We wrocławskim oknie życia ktoś zostawił psa. Suczka trafiła do schroniska. "Ma ok. 3-4 lat" - poinformowano.
Nietypowe zgłoszenie w piątek ok. 21 otrzymali przedstawiciele wrocławskiego schroniska. Jak się okazało, w oknie życia, przy ulicy Rydygiera, ktoś zostawił psa. Zwierzę znalazły siostry boromeuszki.
Schronisko dla Bezdomnych Zwierząt we Wrocławiu poinformowało o tym na Facebooku. "Zawsze mówimy, że nic nas już nie zdziwi, ale dzisiejsza interwencja z ok. 21:00 jednak nas zdziwiła" - napisali w piątek przedstawiciele schroniska.
Dziś poinformowano, że zostawiony czworonóg to ok. 3-4-letnia suczka. "Ma mleko, prawdopodobnie karmiła niedawno" - przekazano.
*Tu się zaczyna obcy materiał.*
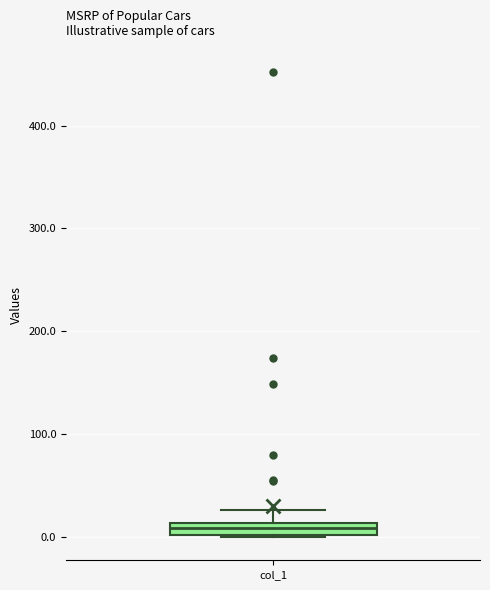

Where is the upper edge of the box for col_1 on the y-axis? The values are not printed on the chart, so give them approximately, as read against the axis.

10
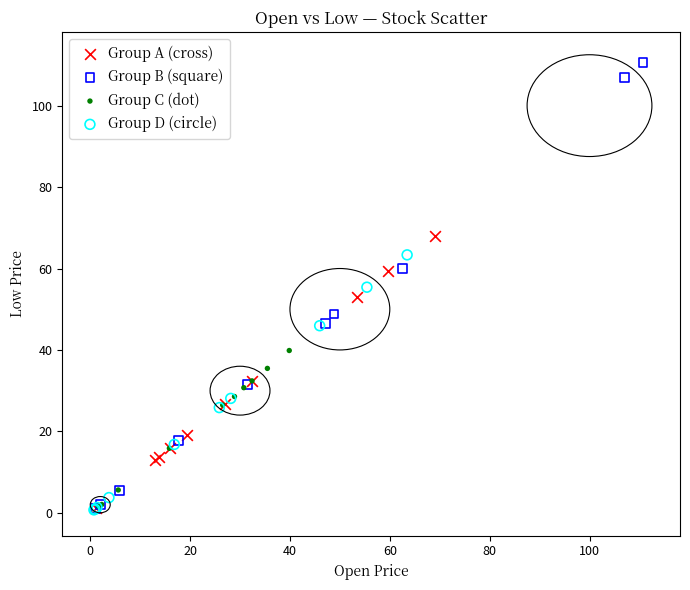

Which series reaches the maximum Y coordinate?

Group B (square)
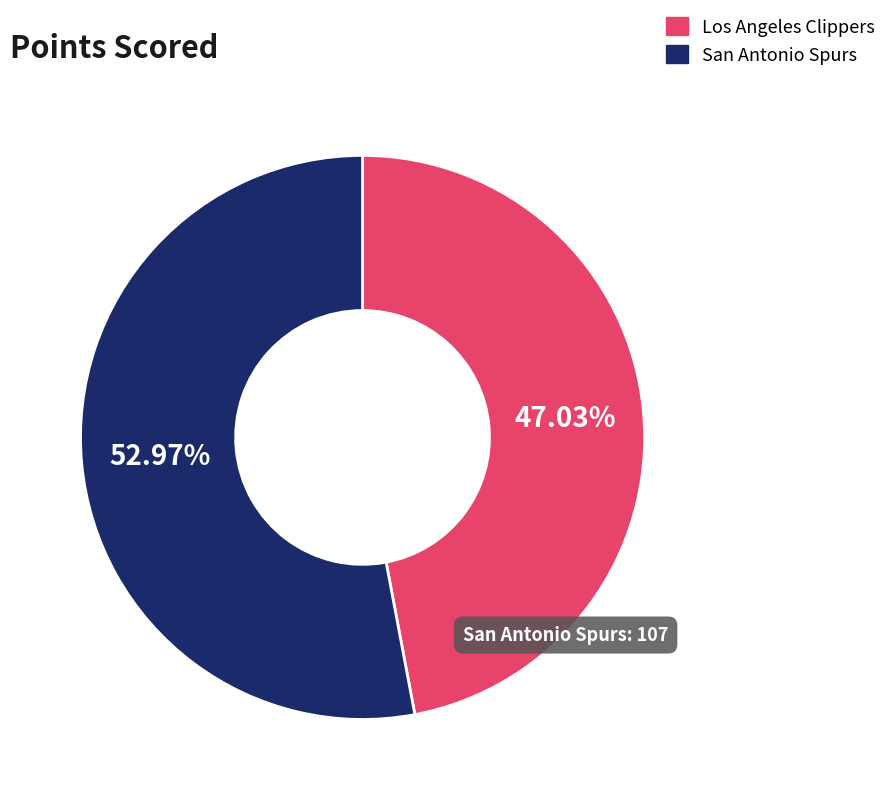

How much of the chart is everything except Los Angeles Clippers?

53.0%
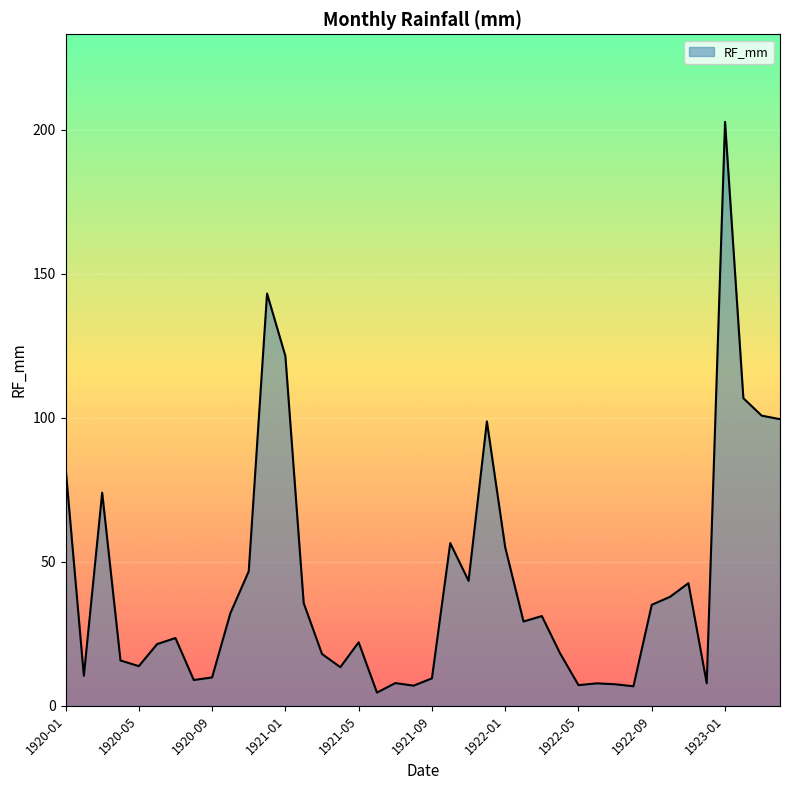

What is the greatest value displayed?

202.8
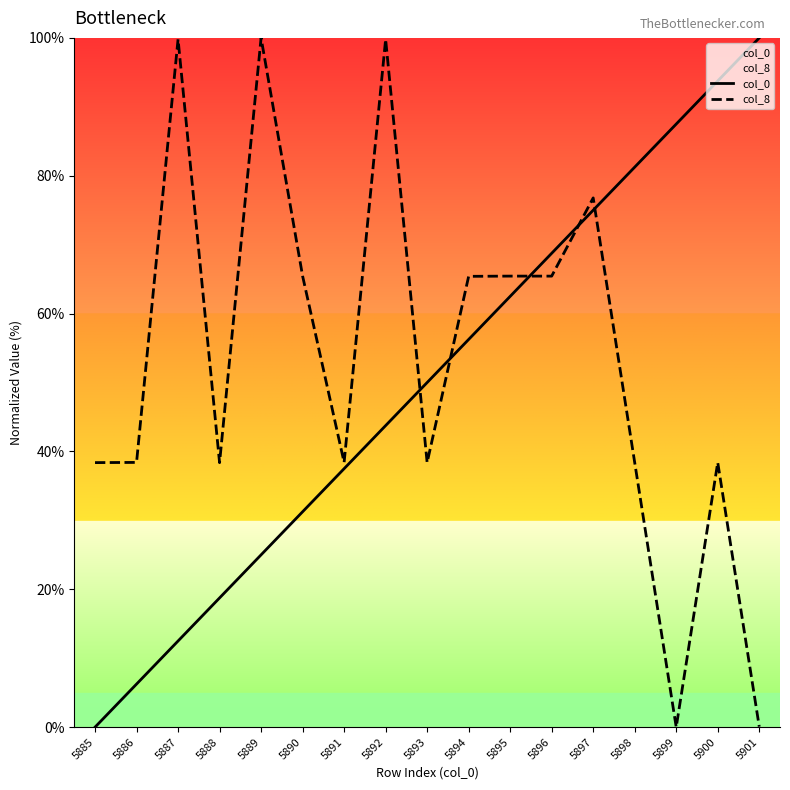

True or false: col_0 has a value of 43.8 at 5892.

True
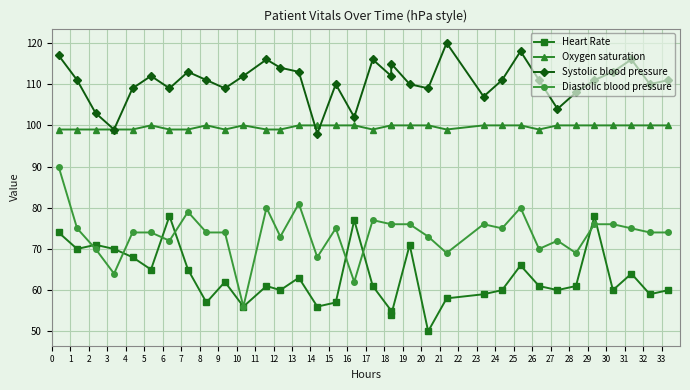

At which category does Diastolic blood pressure reach its first local peak?

7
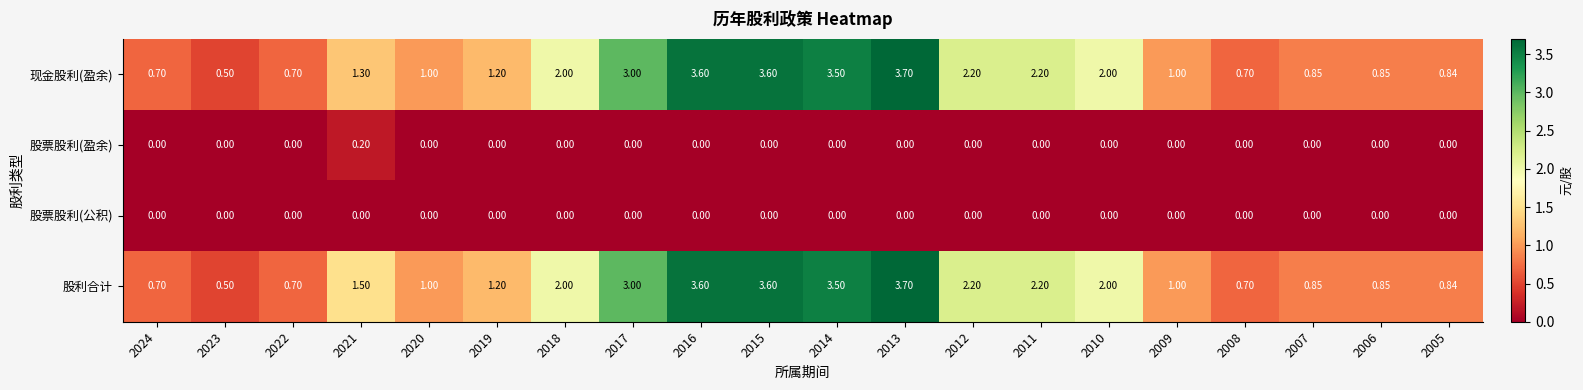

Which series changed the most between 2021 and 2007?

股利合计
Jak dodano, "jest urocza i milutka".
Istnieje możliwość, że laktacja była spowodowana urojoną ciążą, ale prawdopodobieństwo, że właśnie tak było w tym przypadku, jest minimalne - powiedziała portalowi wroclaw.pl Aleksandra Cukier, rzecznik prasowa schroniska.
Nie ma w niej śladu agresji: bez problemu dała się zbadać, zaszczepić i zaczipować - dodała.
Jak zaznaczyła, suczka budzi ogromne zainteresowanie.
Pyta o nią mnóstwo ludzi, więc nie mamy wątpliwości, że nie zostanie u nas długo. Na razie musi jednak przejść 3-tygodniową kwarantannę, podczas której będziemy ją obserwować - dodała rzeczniczka w rozmowie z portalem wroclaw.pl.
Przedstawiciele schroniska zaznaczyli, że "okno to dedykowane jest dzieciom, nie zwierzętom, a we Wrocławiu jest sporo fundacji i schronisko, które zajmuje się zwierzętami".
Okno życia to miejsce, w którym matka może zostawić anonimowo swoje nowo narodzone dziecko.
Okno otwiera się od zewnątrz, jest w nim zamontowane ogrzewanie i wentylacja. Po otwarciu włącza się alarm, który wzywa opiekujące się miejscem osoby.
Potem uruchamiane są procedury medyczno-administracyjne: powiadomione zostają pogotowie ratunkowe i sąd rodzinny.